Texas Politics’ Strange Frozen Parody

Texas Politics’ Strange Frozen Parody

What do you do when your political career is flailing and the election is only weeks away? For Texas's Lieutanant Governor David Dewhurst, you have your campaign release a parody of the song "Let It Go" from the movie Frozen with your opponent looking like a 10-year-old JibJab animation.

David Dewhurst is in his third term as Lieutenant Governor of Texas but is considered a significant underdog in his re-election bid against Dan Patrick, a Texas state senator who previously made his name in Houston talk radio. Patrick has been hammering conservative Dewhurst from the right as a Tea Party candidate and finished well ahead in the initial Republican primary election in March. However, Patrick didn't win the majority necessary to avoid a runoff and the tough race between the two has lingered on for the past two months with Patrick heavily favored. With little to lose, Dewhurst has gone increasingly negative and waged a scorched earth campaign.

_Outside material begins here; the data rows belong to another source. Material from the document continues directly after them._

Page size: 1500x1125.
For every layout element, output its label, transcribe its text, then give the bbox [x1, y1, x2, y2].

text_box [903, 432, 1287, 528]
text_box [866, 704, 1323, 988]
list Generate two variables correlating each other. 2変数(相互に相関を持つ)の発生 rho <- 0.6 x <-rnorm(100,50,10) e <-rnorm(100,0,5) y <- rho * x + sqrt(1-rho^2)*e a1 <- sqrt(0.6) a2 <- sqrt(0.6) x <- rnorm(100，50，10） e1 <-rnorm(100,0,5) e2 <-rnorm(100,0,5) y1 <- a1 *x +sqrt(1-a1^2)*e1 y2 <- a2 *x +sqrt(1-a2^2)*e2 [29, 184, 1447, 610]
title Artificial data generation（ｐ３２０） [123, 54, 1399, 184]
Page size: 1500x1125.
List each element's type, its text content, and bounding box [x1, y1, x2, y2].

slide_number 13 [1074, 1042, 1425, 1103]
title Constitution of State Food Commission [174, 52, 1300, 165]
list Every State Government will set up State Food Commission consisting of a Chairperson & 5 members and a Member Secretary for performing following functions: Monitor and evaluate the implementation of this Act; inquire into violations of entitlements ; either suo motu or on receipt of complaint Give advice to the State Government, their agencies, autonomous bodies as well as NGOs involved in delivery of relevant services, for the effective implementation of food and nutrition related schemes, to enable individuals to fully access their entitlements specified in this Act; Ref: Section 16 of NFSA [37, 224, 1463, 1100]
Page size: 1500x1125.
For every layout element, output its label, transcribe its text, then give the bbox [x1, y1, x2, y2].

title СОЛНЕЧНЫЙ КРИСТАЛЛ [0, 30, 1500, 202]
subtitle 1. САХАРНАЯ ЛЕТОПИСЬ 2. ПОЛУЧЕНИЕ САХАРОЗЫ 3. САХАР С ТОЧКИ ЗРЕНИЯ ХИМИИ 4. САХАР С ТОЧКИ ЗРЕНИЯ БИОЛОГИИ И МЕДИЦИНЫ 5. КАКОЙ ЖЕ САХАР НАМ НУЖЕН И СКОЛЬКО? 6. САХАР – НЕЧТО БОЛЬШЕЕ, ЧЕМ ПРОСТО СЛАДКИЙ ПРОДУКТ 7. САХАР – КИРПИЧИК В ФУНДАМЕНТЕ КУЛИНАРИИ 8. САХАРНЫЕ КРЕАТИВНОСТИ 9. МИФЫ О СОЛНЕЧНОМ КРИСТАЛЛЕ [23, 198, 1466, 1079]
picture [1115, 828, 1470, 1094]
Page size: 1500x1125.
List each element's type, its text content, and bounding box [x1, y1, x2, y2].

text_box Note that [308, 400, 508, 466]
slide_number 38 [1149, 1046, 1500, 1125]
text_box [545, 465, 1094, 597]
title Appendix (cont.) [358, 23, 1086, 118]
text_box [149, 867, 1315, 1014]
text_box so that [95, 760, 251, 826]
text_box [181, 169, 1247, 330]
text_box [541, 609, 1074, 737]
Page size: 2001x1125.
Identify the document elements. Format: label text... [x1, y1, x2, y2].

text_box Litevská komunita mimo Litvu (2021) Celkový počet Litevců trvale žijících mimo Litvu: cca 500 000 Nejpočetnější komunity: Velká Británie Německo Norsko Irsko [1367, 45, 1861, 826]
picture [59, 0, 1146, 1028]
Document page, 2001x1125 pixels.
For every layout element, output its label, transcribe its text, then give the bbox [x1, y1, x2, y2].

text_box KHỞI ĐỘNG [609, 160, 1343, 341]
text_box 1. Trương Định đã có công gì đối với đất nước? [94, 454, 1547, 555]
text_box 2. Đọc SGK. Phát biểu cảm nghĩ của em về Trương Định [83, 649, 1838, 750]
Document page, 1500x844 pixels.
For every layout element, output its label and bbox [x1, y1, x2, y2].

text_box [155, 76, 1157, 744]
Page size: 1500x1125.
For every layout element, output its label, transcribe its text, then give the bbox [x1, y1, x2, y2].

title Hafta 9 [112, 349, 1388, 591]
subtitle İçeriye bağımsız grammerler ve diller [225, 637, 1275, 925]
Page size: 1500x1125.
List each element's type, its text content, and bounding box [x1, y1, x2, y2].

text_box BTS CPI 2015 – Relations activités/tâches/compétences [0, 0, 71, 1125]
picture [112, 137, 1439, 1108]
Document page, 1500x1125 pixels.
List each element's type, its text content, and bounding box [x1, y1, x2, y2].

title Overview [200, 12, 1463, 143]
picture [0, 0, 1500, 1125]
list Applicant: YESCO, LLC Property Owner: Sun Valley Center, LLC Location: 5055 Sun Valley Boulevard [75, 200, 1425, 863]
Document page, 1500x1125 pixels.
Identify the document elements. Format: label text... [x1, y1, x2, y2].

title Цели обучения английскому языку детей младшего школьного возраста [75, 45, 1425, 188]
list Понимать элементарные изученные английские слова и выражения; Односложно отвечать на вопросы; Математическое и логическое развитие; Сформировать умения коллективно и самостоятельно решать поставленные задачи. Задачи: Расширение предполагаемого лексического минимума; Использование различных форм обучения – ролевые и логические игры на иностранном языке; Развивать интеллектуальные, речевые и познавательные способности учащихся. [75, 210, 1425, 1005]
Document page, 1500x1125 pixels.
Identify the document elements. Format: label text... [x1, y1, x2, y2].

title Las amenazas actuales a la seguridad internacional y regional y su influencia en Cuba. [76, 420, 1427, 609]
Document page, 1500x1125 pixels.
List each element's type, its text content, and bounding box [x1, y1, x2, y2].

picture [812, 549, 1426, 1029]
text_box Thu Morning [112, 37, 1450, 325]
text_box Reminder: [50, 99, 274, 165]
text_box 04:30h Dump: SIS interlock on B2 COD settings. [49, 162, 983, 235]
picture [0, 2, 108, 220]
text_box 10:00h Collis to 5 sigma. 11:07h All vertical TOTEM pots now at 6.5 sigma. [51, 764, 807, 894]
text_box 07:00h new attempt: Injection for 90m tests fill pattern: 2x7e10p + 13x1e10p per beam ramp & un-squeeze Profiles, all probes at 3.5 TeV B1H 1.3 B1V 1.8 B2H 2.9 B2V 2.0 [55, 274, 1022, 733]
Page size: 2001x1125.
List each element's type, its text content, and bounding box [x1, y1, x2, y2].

In his newest ad, he has Patrick singing a parody of "Let It Go" that focuses the state senator's change of his last name from Goeb to Patrick. Dewhurst's campaign has claimed that the name change was an effort to cover up a bankruptcy. However, it really occured because Patrick needed a stage name when he entered broadcasting as his first boss found Goeb to be unsuitable.

This is likely to be Dewhurst's second go-around losing a GOP primary in the past two years. In 2012, he was annointed to be Kay Bailey Hutchison's successor in the U.S. Senate with only obstacle in his way, a relatively unknown conservative lawyer named Ted Cruz. While Dewhurst ran ahead of Cruz in the first round of the primary, he ended up losing handily to Cruz in a runoff.

While Dewhurst does have other potential lines of attack, he's likely to be far better candidate in a competitive general election against state senator Leticia Van De Putte than Patrick, who has been ranked one of the worst lawmakers in the state by Texas Monthly (according to that publication, Patrick is both a "bully and an ideologue"), those aren't likely to fly in a Texas Republican primary runoff where the voters who turn out tend to be the most ideologically conservative. Instead, Dewhurst simply has to hope channeling Idina Menzel somehow leads him to victory.